_WORK REQUIRED_
From the first line to the last, restate the material word for word, omitting pictures.

_SUPPLIED MATERIAL_
========================================

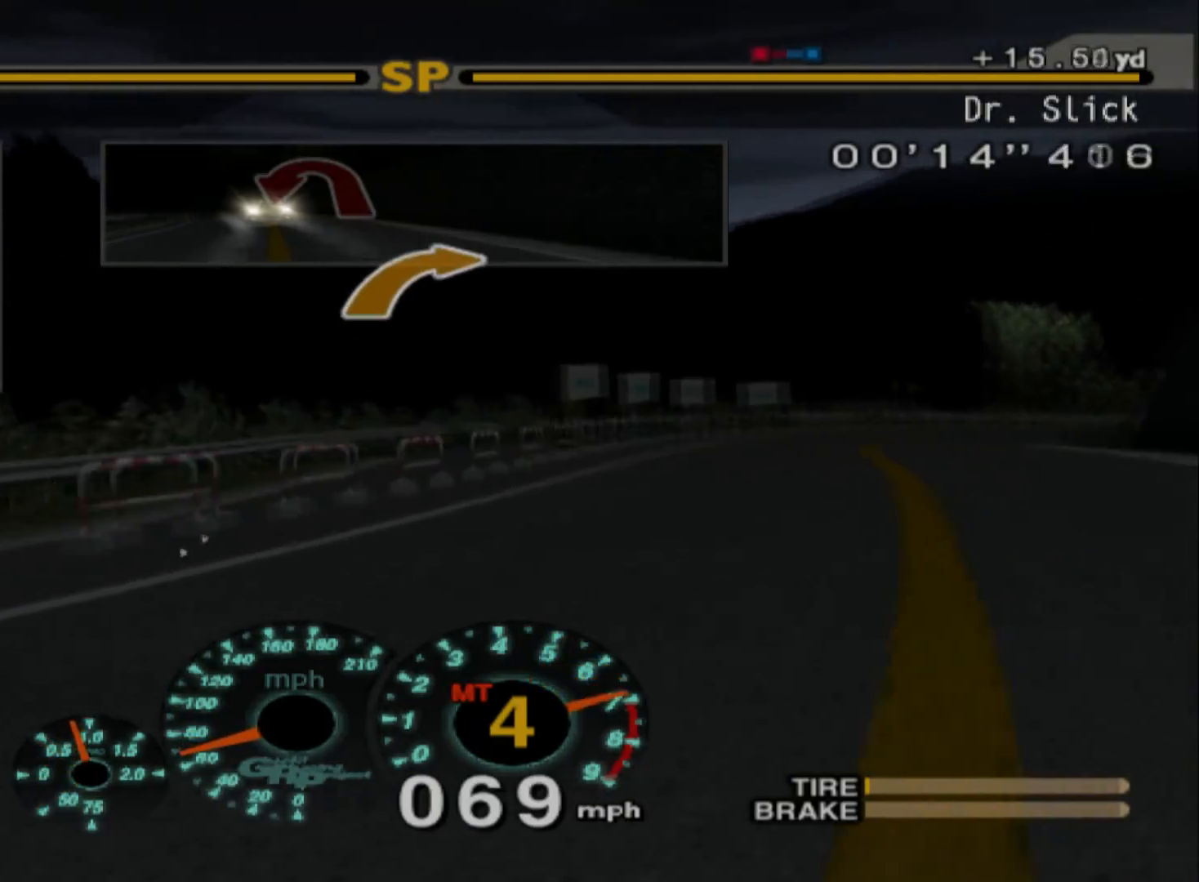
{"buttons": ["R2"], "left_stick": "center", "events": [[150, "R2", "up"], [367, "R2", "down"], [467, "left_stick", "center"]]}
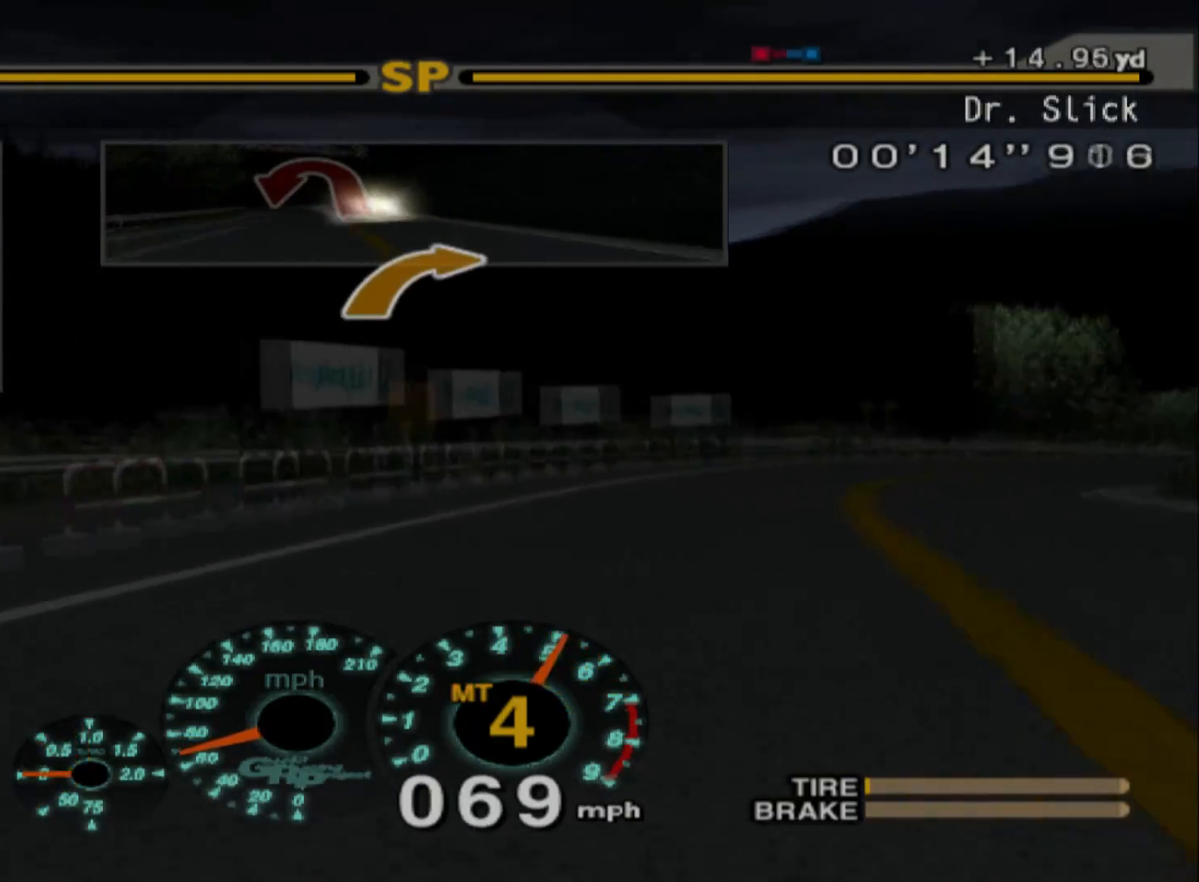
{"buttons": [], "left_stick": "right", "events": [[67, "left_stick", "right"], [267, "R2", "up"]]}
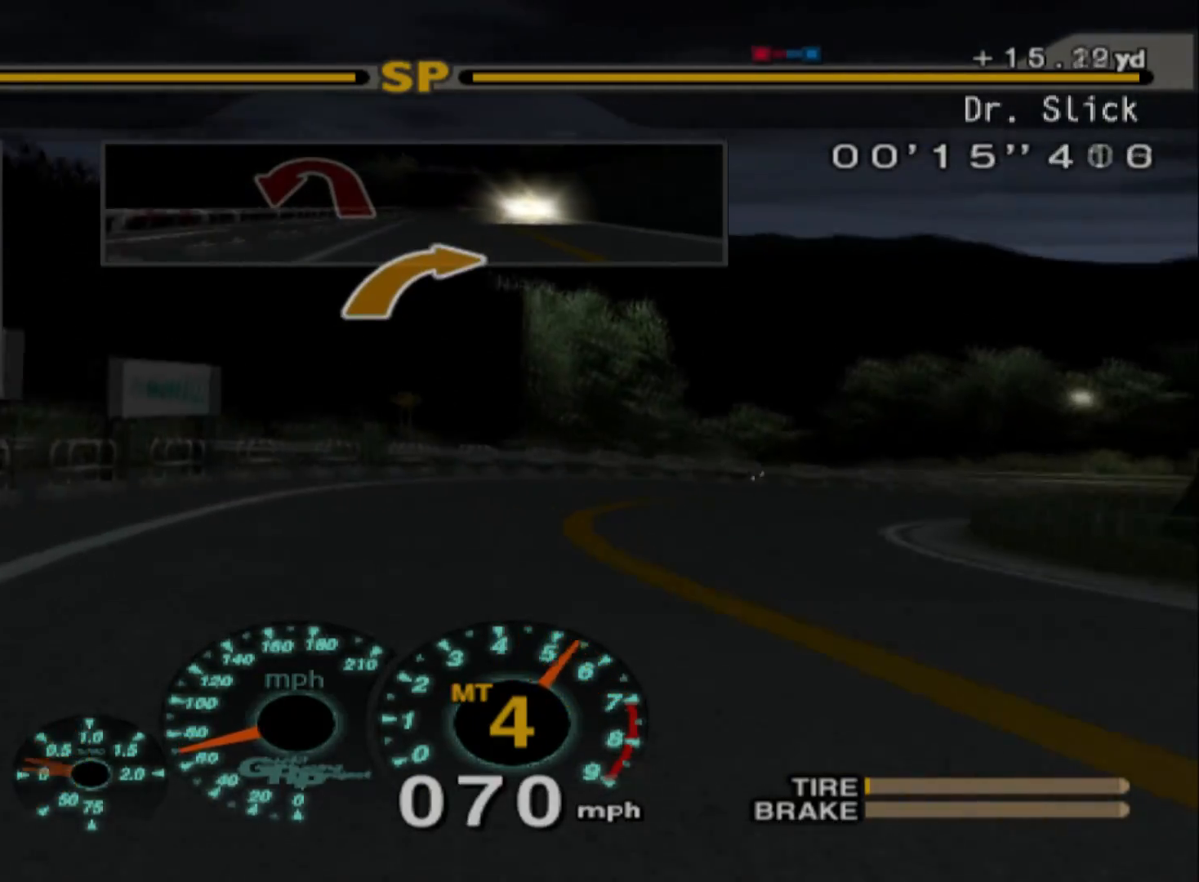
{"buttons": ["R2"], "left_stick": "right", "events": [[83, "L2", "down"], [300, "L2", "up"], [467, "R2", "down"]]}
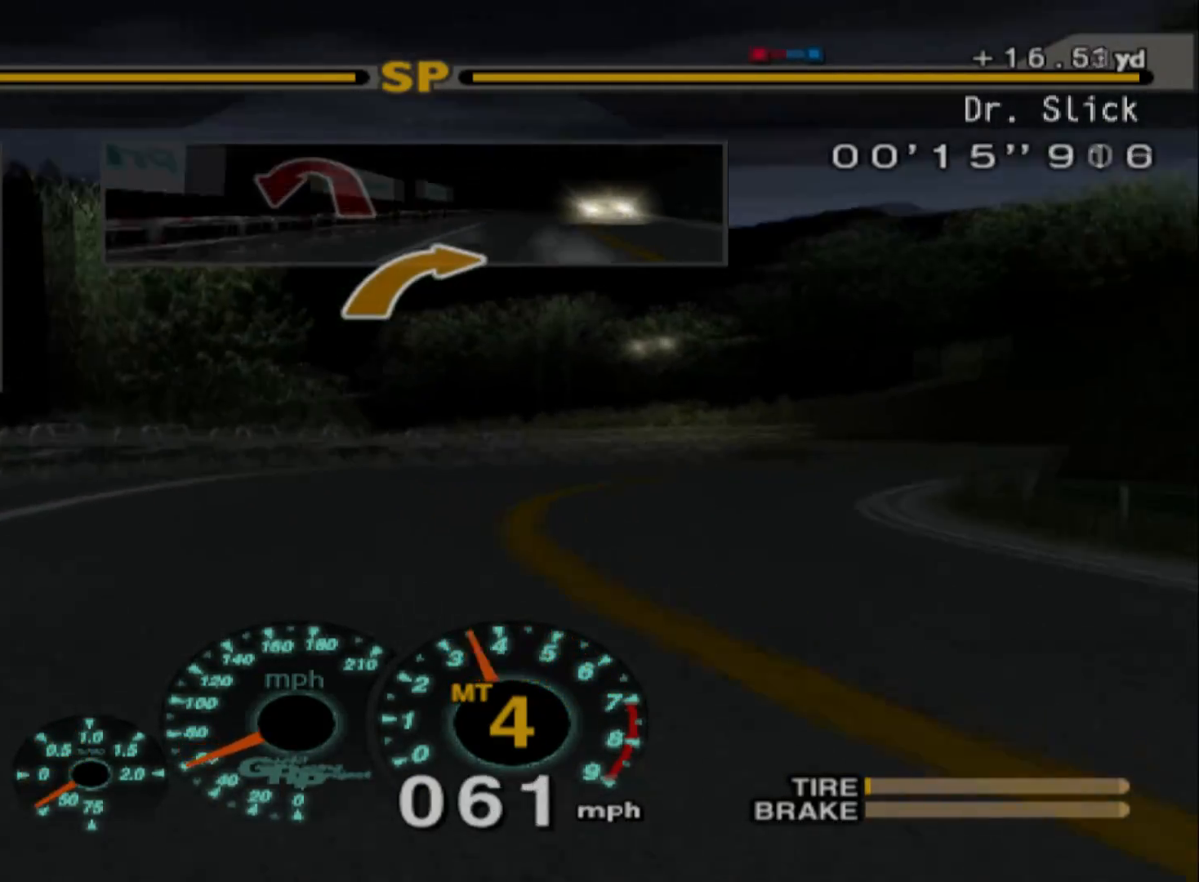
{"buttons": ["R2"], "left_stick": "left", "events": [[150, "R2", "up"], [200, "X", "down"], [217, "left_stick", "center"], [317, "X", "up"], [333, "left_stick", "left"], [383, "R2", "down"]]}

========================================

_ANSWER FOR THIS EXERCISE_
{"buttons": ["R2"], "left_stick": "center", "events": [[150, "R2", "up"], [367, "R2", "down"], [467, "left_stick", "center"]]}
{"buttons": [], "left_stick": "right", "events": [[67, "left_stick", "right"], [267, "R2", "up"]]}
{"buttons": ["R2"], "left_stick": "right", "events": [[83, "L2", "down"], [300, "L2", "up"], [467, "R2", "down"]]}
{"buttons": ["R2"], "left_stick": "left", "events": [[150, "R2", "up"], [200, "X", "down"], [217, "left_stick", "center"], [317, "X", "up"], [333, "left_stick", "left"], [383, "R2", "down"]]}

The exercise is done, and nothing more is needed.